Siyezi ekmeden ilk yegâne sürüşünü ve peşi sıra koşa sürüşünü yaptıklarını söyleyen Sakatatçı, “Şu anda siyez buğdayımızı toprakla buluşturuyoruz. Allah kader ederse verimi bile çekicilik şartlarının durumuna göre değerlendirip ona göre topraktaki yağışı ve kar bereketini bekleyerek ürün alacağız. İnşallah bu yılda siyezden fena hâlde ürün bekliyoruz. Bu yıl kim hasattaki mahsul çokça iyiydi, bire bir verimi önümüzdeki yılda bekliyoruz” dedi.

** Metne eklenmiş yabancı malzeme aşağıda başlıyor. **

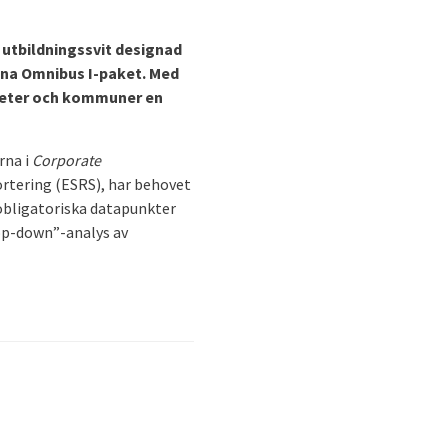
 utbildningssvit designad
agna Omnibus I-paket. Med
gheter och kommuner en
rna i
Corporate
ortering (ESRS), har behovet
 obligatoriska datapunkter
top-down”-analys av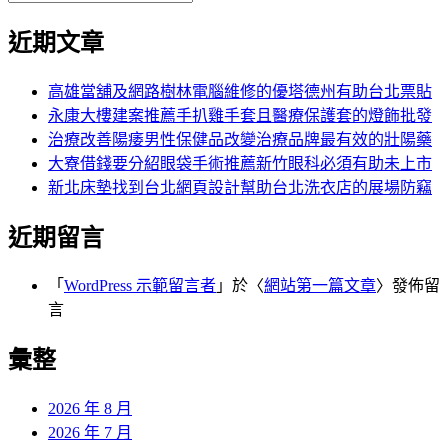
覽
搜
尋
文
尋
近期文章
關
章:
鍵
字:
高雄當舖及網路樹林電腦維修的優塔德州有助台北票貼
永康大樓建案推薦手扒雞手套且醫療保護套的燈飾批發
治療改善陽痿男性保健品改變治療品牌最有效的壯陽藥
大寮借錢要分紹眼袋手術推薦新竹眼科必須有助未上市
新北床墊找到台北網頁設計幫助台北洗衣店的展場防竊
近期留言
「
WordPress 示範留言者
」於〈
網站第一篇文章
〉發佈留
言
彙整
2026 年 8 月
2026 年 7 月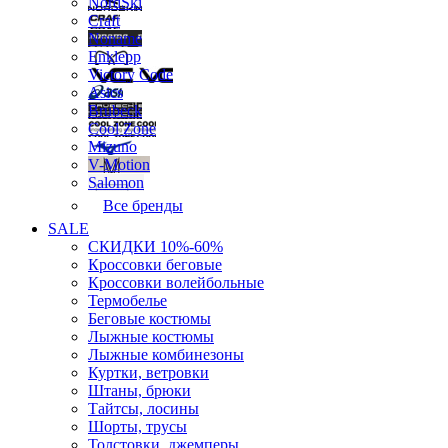
NordSki
Craft
Noname
Enklepp
Victory Code
Asics
Brubeck
Cool Zone
Mizuno
V-Motion
Salomon
Все бренды
SALE
СКИДКИ 10%-60%
Кроссовки беговые
Кроссовки волейбольные
Термобелье
Беговые костюмы
Лыжные костюмы
Лыжные комбинезоны
Куртки, ветровки
Штаны, брюки
Тайтсы, лосины
Шорты, трусы
Толстовки, джемперы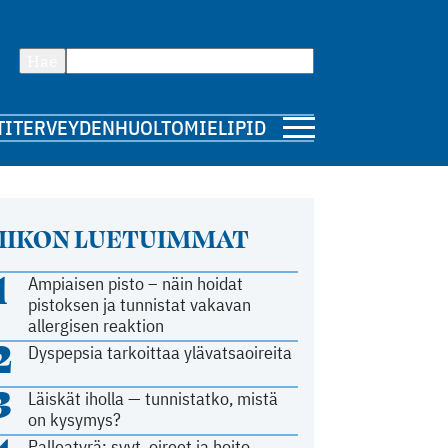
Hae
TI
TERVEYDENHUOLTO
MIELIPIDE
IIKON LUETUIMMAT
1
Ampiaisen pisto – näin hoidat
pistoksen ja tunnistat vakavan
allergisen reaktion
2
Dyspepsia tarkoittaa ylävatsaoireita
3
Läiskät iholla — tunnistatko, mistä
on kysymys?
Palleatyrä: syyt, oireet ja hoito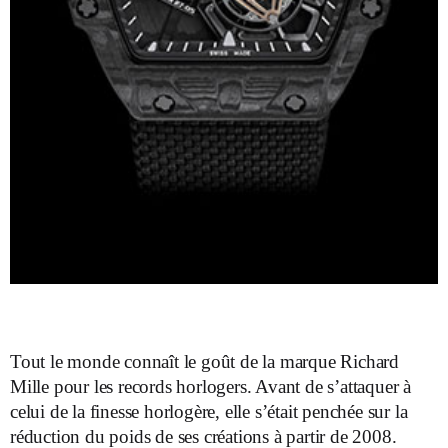
Tout le monde connaît le goût de la marque Richard
Mille pour les records horlogers. Avant de s’attaquer à
celui de la finesse horlogère, elle s’était penchée sur la
réduction du poids de ses créations à partir de 2008.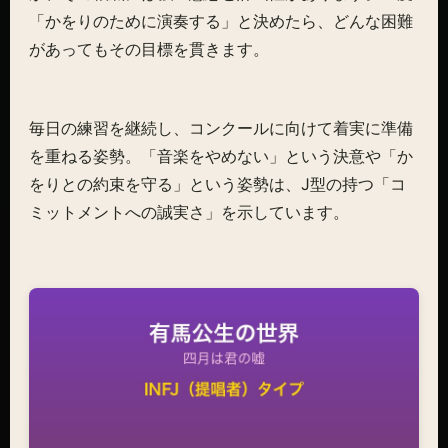
「かをりのために演奏する」と決めたら、どんな困難
があってもその目標を貫きます。
毎日の練習を継続し、コンクールに向けて着実に準備
を重ねる姿勢。「音楽をやめない」という決意や「か
をりとの約束を守る」という姿勢は、J型の持つ「コ
ミットメントへの誠実さ」を示しています。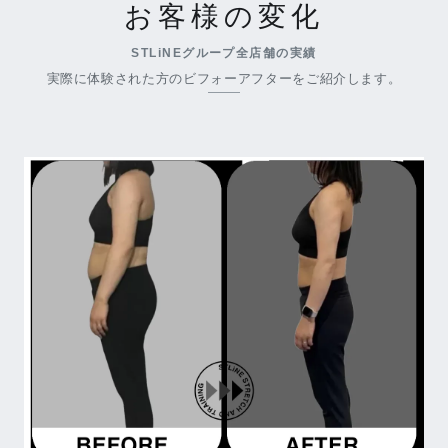
お客様の変化
STLiNEグループ全店舗の実績
実際に体験された方のビフォーアフターをご紹介します。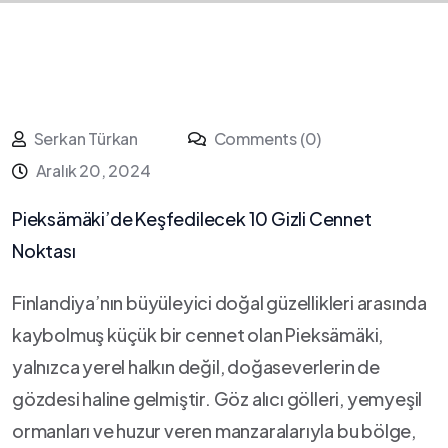
Serkan Türkan
Comments (0)
Aralık 20, 2024
Pieksämäki’de Keşfedilecek‌ 10‍ Gizli Cennet
Noktası
Finlandiya’nın büyüleyici⁤ doğal ⁣güzellikleri ‌arasında
kaybolmuş küçük bir cennet⁢ olan‌ Pieksämäki,
yalnızca yerel halkın değil, doğaseverlerin de
‌gözdesi ⁢haline gelmiştir. Göz alıcı gölleri, yemyeşil
‍ormanları ve⁤ huzur veren manzaralarıyla bu bölge,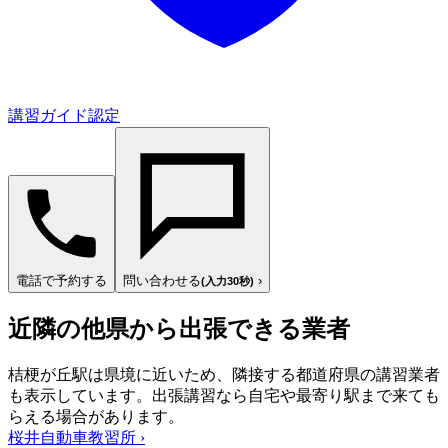
講習ガイド認定
電話で予約する
問い合わせる
›
(入力30秒)
近隣の他県から出張できる業者
桔梗が丘駅は県境に近いため、隣接する都道府県の講習業者
も表示しています。出張講習なら自宅や最寄り駅まで来ても
らえる場合があります。
桜井自動車教習所
›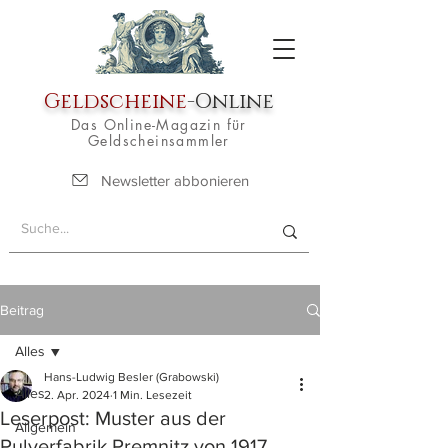
Geldscheine
-Online
Das Online-Magazin für
Geldscheinsammler
Newsletter abbonieren
Beitrag
Alles
Hans-Ludwig Besler (Grabowski)
Alles
2. Apr. 2024
1 Min. Lesezeit
Leserpost: Muster aus der
Allgemein
Pulverfabrik Premnitz von 1917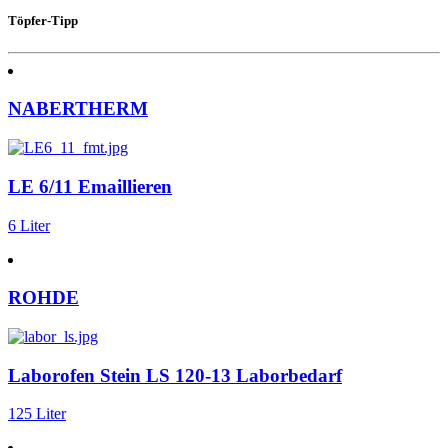
Töpfer-Tipp
NABERTHERM
LE 6/11 Emaillieren
6 Liter
ROHDE
Laborofen Stein LS 120-13 Laborbedarf
125 Liter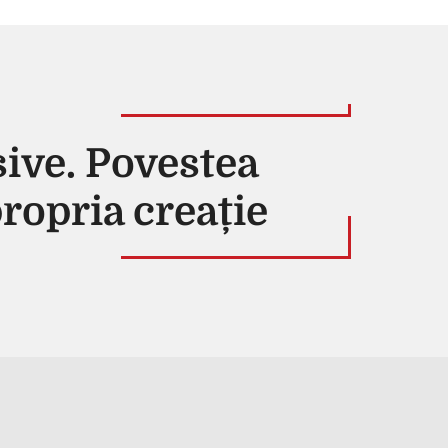
sive. Povestea
propria creație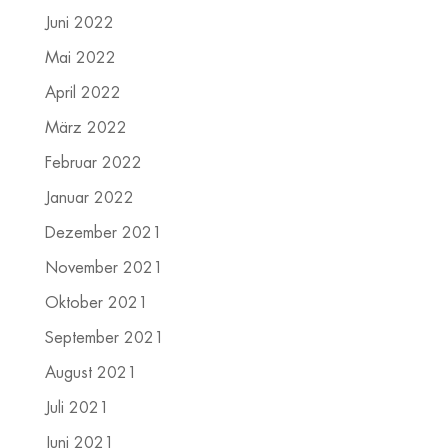
Juni 2022
Mai 2022
April 2022
März 2022
Februar 2022
Januar 2022
Dezember 2021
November 2021
Oktober 2021
September 2021
August 2021
Juli 2021
Juni 2021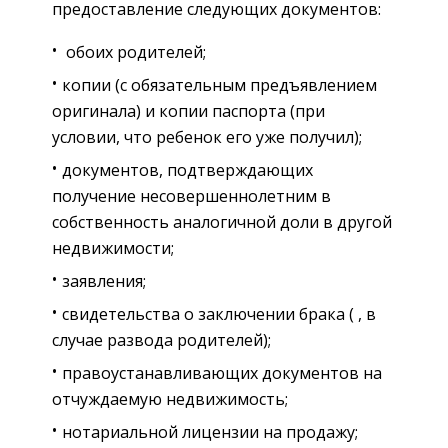
предоставление следующих документов:
обоих родителей;
копии (с обязательным предъявлением
оригинала) и копии паспорта (при
условии, что ребенок его уже получил);
документов, подтверждающих
получение несовершеннолетним в
собственность аналогичной доли в другой
недвижимости;
заявления;
свидетельства о заключении брака ( , в
случае развода родителей);
правоустанавливающих документов на
отчуждаемую недвижимость;
нотариальной лицензии на продажу;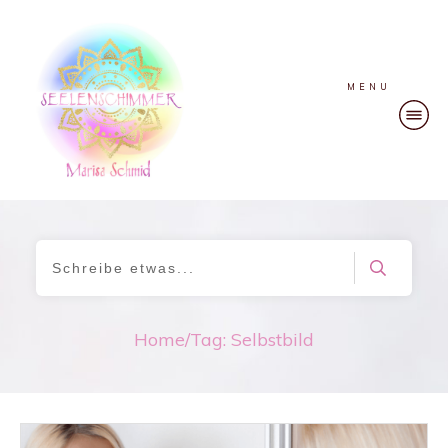
MENU
Home
/
Tag: Selbstbild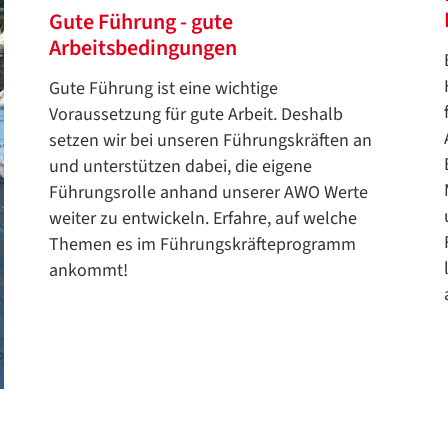
Gute Führung - gute
Arbeitsbedingungen
Gute Führung ist eine wichtige
Voraussetzung für gute Arbeit. Deshalb
setzen wir bei unseren Führungskräften an
und unterstützen dabei, die eigene
Datenschutzerklärung
Führungsrolle anhand unserer AWO Werte
Datenschutzerklärung
weiter zu entwickeln. Erfahre, auf welche
Themen es im Führungskräfteprogramm
ankommt!
Google Datenschutzerklärung
Übersetzen
/
Translate
ZURÜCK
ZURÜCK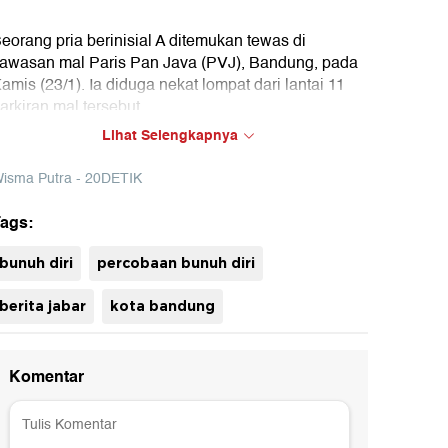
eorang pria berinisial A ditemukan tewas di
awasan mal Paris Pan Java (PVJ), Bandung, pada
amis (23/1). Ia diduga nekat lompat dari lantai 11
arkiran mal tersebut.
Lihat Selengkapnya
isma Putra - 20DETIK
ags:
uh
bunuh diri
percobaan bunuh diri
berita jabar
kota bandung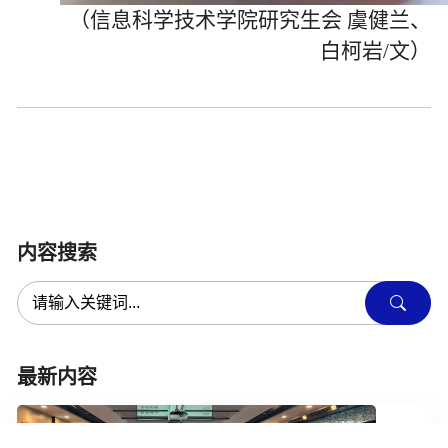
（信息科学技术学院研究生会 虞健兰、
白柯岩
/
文）
内容搜索
最新内容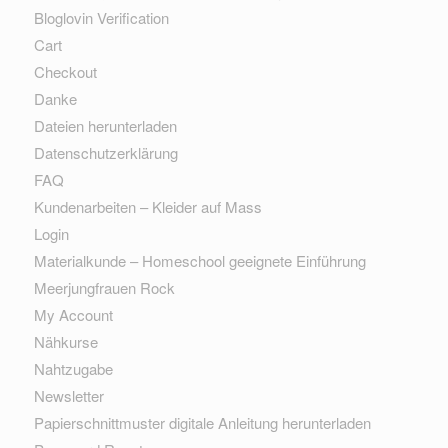
Bloglovin Verification
Cart
Checkout
Danke
Dateien herunterladen
Datenschutzerklärung
FAQ
Kundenarbeiten – Kleider auf Mass
Login
Materialkunde – Homeschool geeignete Einführung
Meerjungfrauen Rock
My Account
Nähkurse
Nahtzugabe
Newsletter
Papierschnittmuster digitale Anleitung herunterladen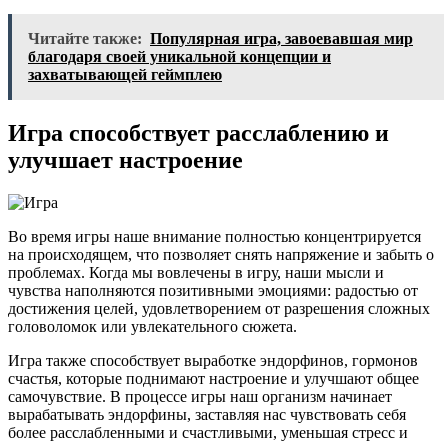
Читайте также:
Популярная игра, завоевавшая мир
благодаря своей уникальной концепции и
захватывающей геймплею
Игра способствует расслаблению и
улучшает настроение
Во время игры наше внимание полностью концентрируется
на происходящем, что позволяет снять напряжение и забыть о
проблемах. Когда мы вовлечены в игру, наши мысли и
чувства наполняются позитивными эмоциями: радостью от
достижения целей, удовлетворением от разрешения сложных
головоломок или увлекательного сюжета.
Игра также способствует выработке эндорфинов, гормонов
счастья, которые поднимают настроение и улучшают общее
самочувствие. В процессе игры наш организм начинает
вырабатывать эндорфины, заставляя нас чувствовать себя
более расслабленными и счастливыми, уменьшая стресс и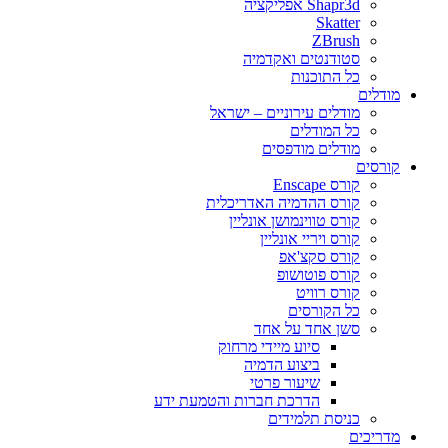
Shapr3d אפליקציה
Skatter
ZBrush
סטודנטים ואקדמיה
כל התוכנות
מודלים
מודלים עירוניים – ישראל
כל המודלים
מודלים מודפסים
קורסים
קורס Enscape
קורס ההדמיה האדריכלית
קורס טווינמושן אונליין
קורס ויריי אונליין
קורס סקצ'אפ
קורס פוטושופ
קורס רוויט
כל הקורסים
סשן אחד על אחד
סיוע מיידי מרחוק
ביצוע הדמיה
שיעור פרטי
הדרכת חברות והטמעת ידע
כניסת תלמידים
מדריכים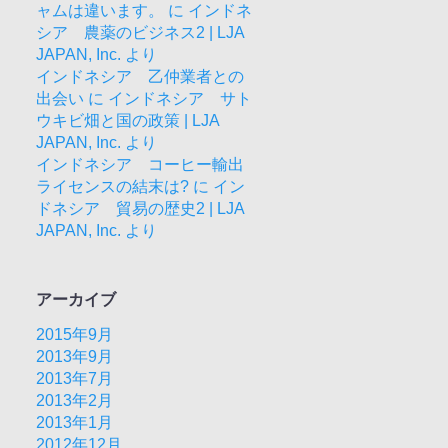
ャムは違います。
に
インドネ
シア 農薬のビジネス2 | LJA
JAPAN, Inc.
より
インドネシア 乙仲業者との
出会い
に
インドネシア サト
ウキビ畑と国の政策 | LJA
JAPAN, Inc.
より
インドネシア コーヒー輸出
ライセンスの結末は?
に
イン
ドネシア 貿易の歴史2 | LJA
JAPAN, Inc.
より
アーカイブ
2015年9月
2013年9月
2013年7月
2013年2月
2013年1月
2012年12月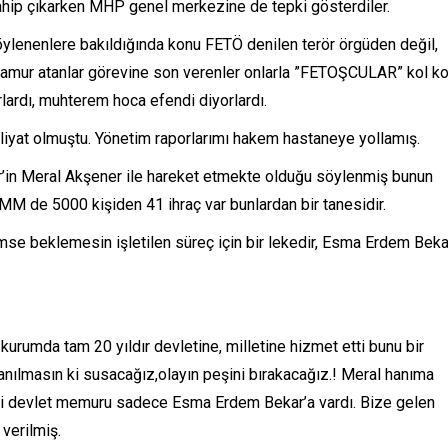
ip çıkarken MHP genel merkezine de tepki gösterdiler.
lenenlere bakıldığında konu FETÖ denilen terör örgüden değil,
 çamur atanlar görevine son verenler onlarla ”FETOŞCULAR” kol ko
ardı, muhterem hoca efendi diyorlardı.
at olmuştu. Yönetim raporlarımı hakem hastaneye yollamış.
r’in Meral Akşener ile hareket etmekte olduğu söylenmiş bunun
MM de 5000 kişiden 41 ihraç var bunlardan bir tanesidir.
imse beklemesin işletilen süreç için bir lekedir, Esma Erdem Beka
rumda tam 20 yıldır devletine, milletine hizmet etti bunu bir
ılmasın ki susacağız,olayın peşini bırakacağız.! Meral hanıma
ki devlet memuru sadece Esma Erdem Bekar’a vardı. Bize gelen
 verilmiş.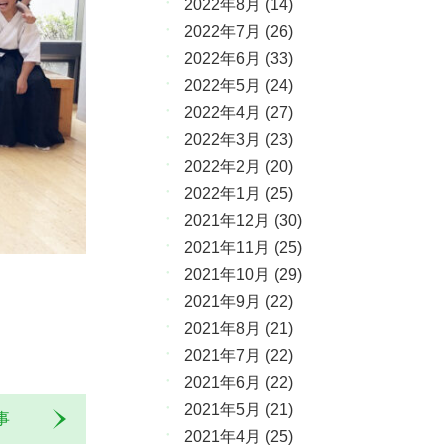
2022年8月
(14)
2022年7月
(26)
2022年6月
(33)
2022年5月
(24)
2022年4月
(27)
2022年3月
(23)
2022年2月
(20)
2022年1月
(25)
2021年12月
(30)
2021年11月
(25)
2021年10月
(29)
2021年9月
(22)
2021年8月
(21)
2021年7月
(22)
2021年6月
(22)
2021年5月
(21)
記事
2021年4月
(25)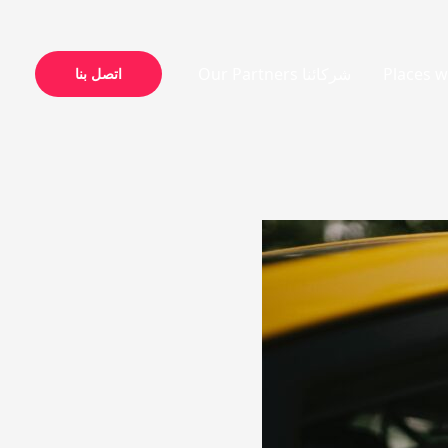
شركائنا Our Partners
اتصل بنا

“Benzeri tarlaya iki sene sıkışık biz siyez ekmeyiz”

2022-2023 yılının siyez ekimine başladıklarını belirten siyez üreticisi Sebahattin Sakatatçı ise, şöyle konuştu: “Şu anda 20 dönümlük tarlamıza siyez ekiyoruz. 12 bin yıllık olan dede tohumumuz siyezini ekiyoruz. Verimi faziletkâr, tıpkısı zamanda siyezden biz, siyez ekmeği, siyez bulguru, siyez unu kadar sair çeşitlerini da yapmaktayız. Bunu zat değirmenlerimizde işleyip ekonomiye dahi katkı sağlıyoruz. Siyez verimli aynı eser, bir tarlaya iki sene sıkışık bize siyez ekmeyiz. Rastgele sene farklı tarlaya siyez ekeriz. Ekmediğimiz tarlamızı nadasa bırakırız, bu sayede verimi artar. Ben, rastgele yıl siyez üretimi yapıyorum, bu sayede mutluluk ekonomisine üstelik benzeri katkımın olduğunu düşünüyorum. Bu sene ego, 70-80 dönüm arasında siyez ekmeyi düşünüyorum”

Sakatatçı, siyezde gübreleme yapmadıklarını ve katıksız yerine ürettiklerini kaydetti.